Problem to work on » In the entries below, find each line with the word "assign" and return it.

***** Given records

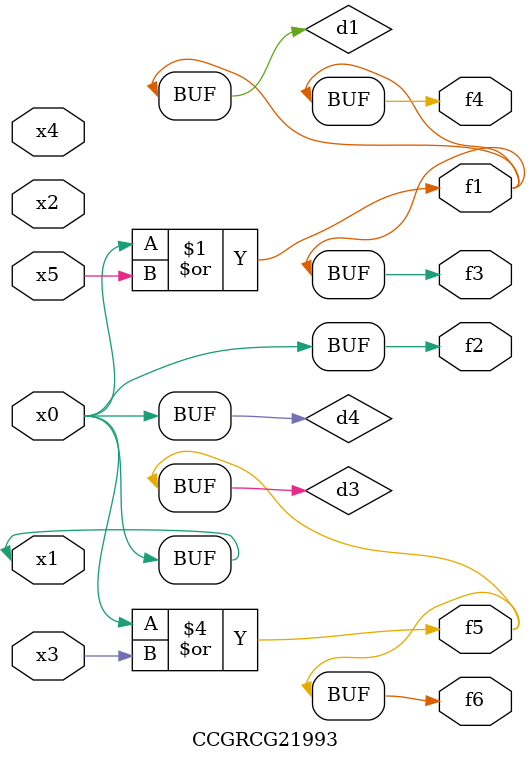
<source format=v>
module CCGRCG21993(
	input x0, x1, x2, x3, x4, x5,
	output f1, f2, f3, f4, f5, f6
);

	wire d1, d2, d3, d4;

	or (d1, x0, x5);
	xnor (d2, x1, x4);
	or (d3, x0, x3);
	buf (d4, x0, x1);
	assign f1 = d1;
	assign f2 = d4;
	assign f3 = d1;
	assign f4 = d1;
	assign f5 = d3;
	assign f6 = d3;
endmodule

</source>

**********

Your solution »
	assign f1 = d1;
	assign f2 = d4;
	assign f3 = d1;
	assign f4 = d1;
	assign f5 = d3;
	assign f6 = d3;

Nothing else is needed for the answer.